Documentos obtidos pelo UOL comprovam a solicitação, feita um dia após o primeiro turno das eleições
A investigação sobre erros nas pesquisas eleitorais iniciada pela Polícia Federal em outubro, a mando do Ministério da Justiça, foi realizada após um pedido de Valdemar Costa Neto, presidente do Partido Liberal, o partido de Bolsonaro. As informações foram publicadas pelo UOL nesta quinta-feira (15).
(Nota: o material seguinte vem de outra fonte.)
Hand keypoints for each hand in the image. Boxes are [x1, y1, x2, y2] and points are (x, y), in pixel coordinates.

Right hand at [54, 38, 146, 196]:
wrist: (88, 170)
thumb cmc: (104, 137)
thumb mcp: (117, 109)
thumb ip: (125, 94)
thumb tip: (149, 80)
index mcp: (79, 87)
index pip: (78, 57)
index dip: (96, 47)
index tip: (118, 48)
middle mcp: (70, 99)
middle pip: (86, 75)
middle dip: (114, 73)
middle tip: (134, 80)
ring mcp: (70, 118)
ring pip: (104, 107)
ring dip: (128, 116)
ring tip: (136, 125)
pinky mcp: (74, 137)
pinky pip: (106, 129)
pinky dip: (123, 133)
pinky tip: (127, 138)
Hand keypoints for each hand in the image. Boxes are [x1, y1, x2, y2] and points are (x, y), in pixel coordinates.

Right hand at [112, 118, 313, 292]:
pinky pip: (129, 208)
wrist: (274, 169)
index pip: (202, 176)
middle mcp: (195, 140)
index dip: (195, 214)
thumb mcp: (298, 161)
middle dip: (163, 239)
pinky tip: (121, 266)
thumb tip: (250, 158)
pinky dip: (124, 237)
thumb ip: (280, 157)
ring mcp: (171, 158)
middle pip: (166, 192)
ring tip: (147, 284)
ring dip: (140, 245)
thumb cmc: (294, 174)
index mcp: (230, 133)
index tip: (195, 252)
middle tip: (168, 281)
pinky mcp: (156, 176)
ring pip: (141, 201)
A reportagem do UOL obteve documentos que comprovam o pedido de Valdemar, endereçado nominalmente ao Ministro da Justiça e Segurança Pública, Augusto Torres.
No ofício, datado de 3 de outubro de 2022, ou seja, um dia após o primeiro turno das eleições, o presidente do PL solicita a “instauração de procedimento investigativo para apurar as práticas delitivas”.
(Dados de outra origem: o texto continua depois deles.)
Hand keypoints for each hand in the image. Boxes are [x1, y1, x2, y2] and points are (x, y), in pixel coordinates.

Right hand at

Para justificar o pedido, Valdemar afirma que Bolsonaro obteve desempenho “bem superior ao que [foi] projetado pelas pesquisas na votação do primeiro turno do pleito eleitoral”. Ele afirma que os resultados para governador e senador também divergiram.
O documento ainda contém uma planilha anexada que faz um comparativo entre o resultado final da votação do primeiro turno e as recentes pesquisas de diferentes institutos, sinalizando a diferença de pontos do resultado oficial e do apurado pelas empresas nas pesquisas.

No dia seguinte, 4 de outubro de 2022, o ministro da Justiça encaminhou à Polícia Federal um pedido de investigação sobre as pesquisas eleitorais e seus respectivos institutos. O pedido é embasado no ofício de Valdemar.
No texto, também obtido pelo UOL, ministro fala em “erros crassos e em série cometidos por alguns institutos de pesquisa no que diz respeito as intenções de voto dos eleitores às vésperas das eleições”. Ele afirma haver “amplo histórico de erros absurdos em âmbito regional e nacional”, e que isso acaba “ influenciando negativamente e fraudulentamente a corrida eleitoral”.

Moraes suspendeu investigações
Em 13 de outubro, o presidente do Tribunal Superior Eleitoral (TSE), Alexandre de Moraes, determinou a suspensão das investigações contra os institutos de pesquisa, realizadas pela Polícia Federal e pelo CADE.
A justificativa de Moraes foi de que a PF não teria competência para apurar o caso. Segundo ele, as investigações “aparentavam ter falta de justa causa”, e também falou em abuso de poder.